Amoureux d’une femme qui a épousée son meilleur ami, un scientifique décide de la dupliquer grâce à une machine de son invention…
FOUR-SIDED TRIANGLE
1953 – GB
Réalisé par Terence Fisher
Avec Barbara Payton, James Hayter, Stephen Murray, John Van Eyssen, Percy Marmont, Jennifer Dearman, Glyn Dearman, Sean Barrett, Kynaston Reeves
THEMA DOUBLES
Quelques années avant de devenir le grand architecte du gothique de la Hammer, Terence Fisher se lance dans un film de science-fiction à petit budget adapté d’un roman de William F. Temple. Resté inédit en salles françaises, Le Triangle à quatre côtés n’a longtemps circulé que de manière très confidentielle, avant de connaître une discrète redécouverte à la télé et en DVD au début des années 2000. L’histoire se concentre sur deux amis d’enfance, Bill (Stephen Murray) et Robin (John Van Eyssen). Devenus scientifiques, ils conçoivent ensemble une machine capable de dupliquer la matière. Résultat : un objet copié n’est pas une imitation mais littéralement un second original, identique à l’atome près. L’expérience tourne à l’obsession lorsque Bill décide d’utiliser la machine pour créer un second exemplaire de leur amie commune Lena (Barbara Peyton), dont il est secrètement épris mais qui a choisi d’épouser Robin. Ainsi naît Helen, double parfait de Lena, identique dans son apparence et sa mémoire. Mais la duplication de l’amour se heurte à un paradoxe tragique : Helen, malgré son existence propre, reste amoureuse de Robin.

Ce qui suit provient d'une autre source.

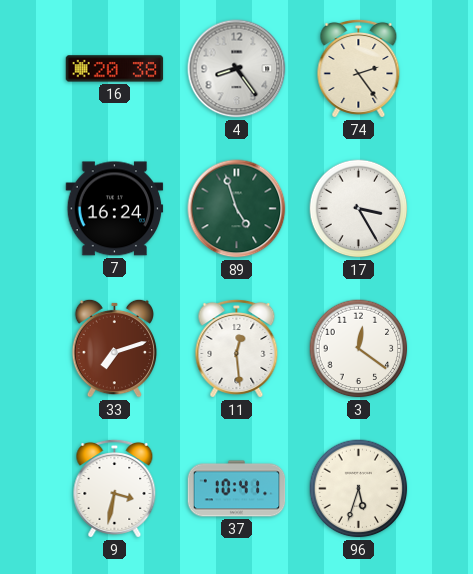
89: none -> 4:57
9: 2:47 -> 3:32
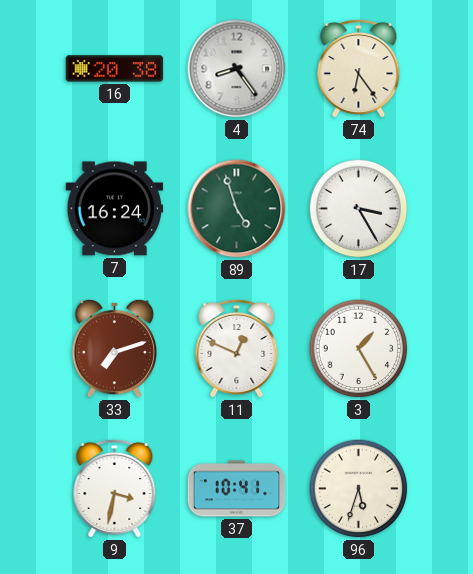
74: 2:24 -> 6:24
11: 12:29 -> 12:49
3: 12:21 -> 1:25
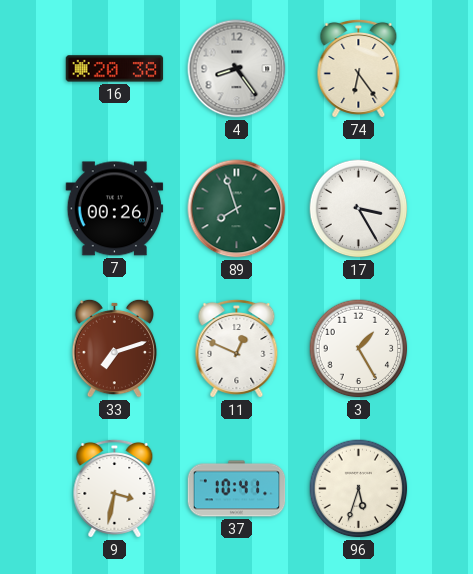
7: 16:24 -> 00:26
89: 4:57 -> 7:57
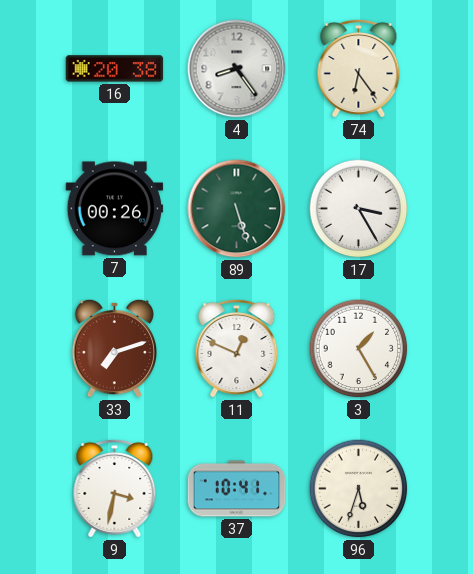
89: 7:57 -> 5:27
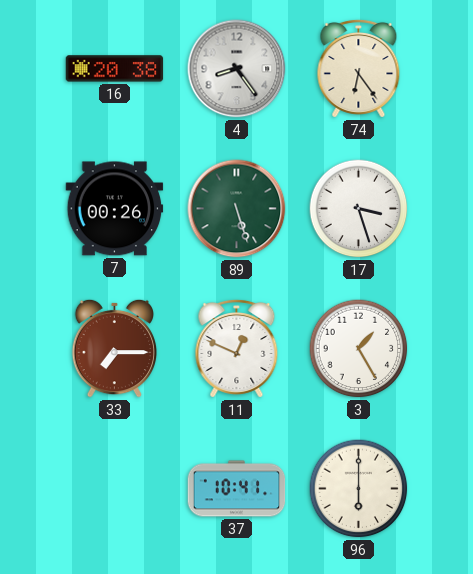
17: 3:25 -> 3:27
33: 7:12 -> 7:15
9: 3:32 -> none
96: 5:33 -> 6:00
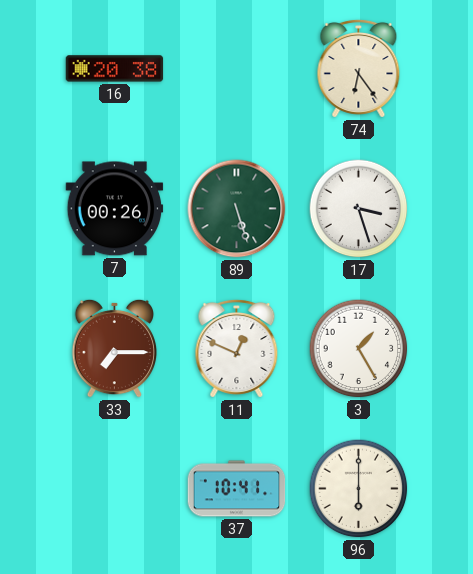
4: 8:24 -> none
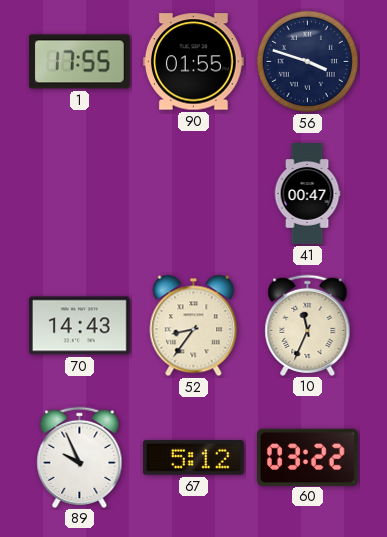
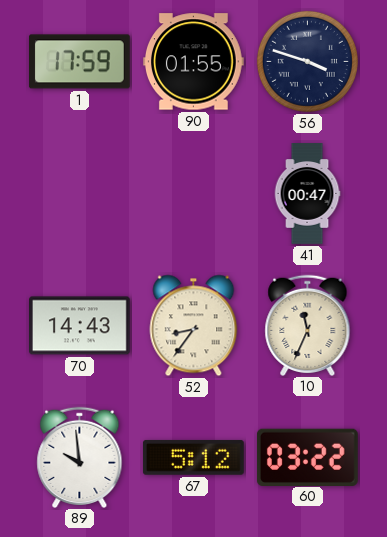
1: 17:55 -> 17:59
89: 9:56 -> 9:59
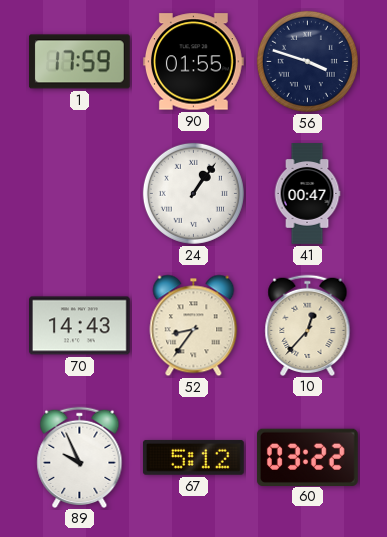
24: none -> 1:06
10: 11:34 -> 12:37
89: 9:59 -> 9:56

Ce postulat, simple et vertigineux, inscrit le film dans la grande tradition de la science-fiction morale, celle où la découverte scientifique met en lumière les zones d’ombre de l’âme humaine. La mise en scène de Fisher préfigure déjà son goût pour les laboratoires aux allures de sanctuaires. Car les scènes d’expérimentation, illuminées par des éclairs artificiels et des reflets de cornues, annoncent déjà Frankenstein s’est échappé. On sent le plaisir du cinéaste à manipuler l’espace clos, les lueurs froides et les instruments étranges. Mais si Le Triangle à quatre côtés emporte le morceau grâce à son concept fou et à son atmosphère, il souffre aussi d’un déséquilibre narratif. La dernière partie, plus mélodramatique, s’éloigne du potentiel tragique du roman. Là où la plume de Temple permettait de sonder la conscience du double, Fisher choisit une approche plus sentimentale, presque fataliste. Les questionnements scientifiques s’effacent au profit d’un drame de l’amour impossible. Ce parti pris empêche sans doute le film d’atteindre la fièvre romantique qu’un tel sujet pouvait inspirer.
Les dures lois de la géométrie
Les acteurs eux-mêmes contribuent à cette retenue. Stephen Murray compose un Bill plutôt rigide, tandis que John Van Eyssen (futur Jonathan Harker du Cauchemar de Dracula) incarne un Robin plus lisse que passionné. Quant à Barbara Peyton, l’interprète de Lena et de son double, elle peine malgré son charme à incarner cette figure idéalisée que convoitent les deux hommes. Son jeu parfois mécanique accentue involontairement l’étrangeté du sujet du film. James Hayter, dans le rôle du docteur Harvey, apporte un contrepoint bienvenu, celui du témoin moral, figure paternelle et raisonnable. Malgré ces limites, Le Triangle à quatre côtés demeure un jalon précieux de la carrière de Fisher. Non seulement il explore déjà ses obsessions pour le motif du double (qu’on retrouvera décliné tout au long de sa carrière, jusqu’à l’emblématique Les Deux visages du docteur Jekyll), mais il révèle aussi sa capacité à insuffler de la poésie dans la science-fiction. Œuvre mineure, certes, mais annonciatrice, Le Triangle à quatre côtés s’impose donc comme une sorte de brouillon fascinant, doublé d’une méditation sur l’amour et sur la tentation de défier les lois naturelles. Ce fameux motif de l’apprenti-sorcier deviendra l’enjeu majeur de Frankenstein s’est échappé quatre ans plus tard.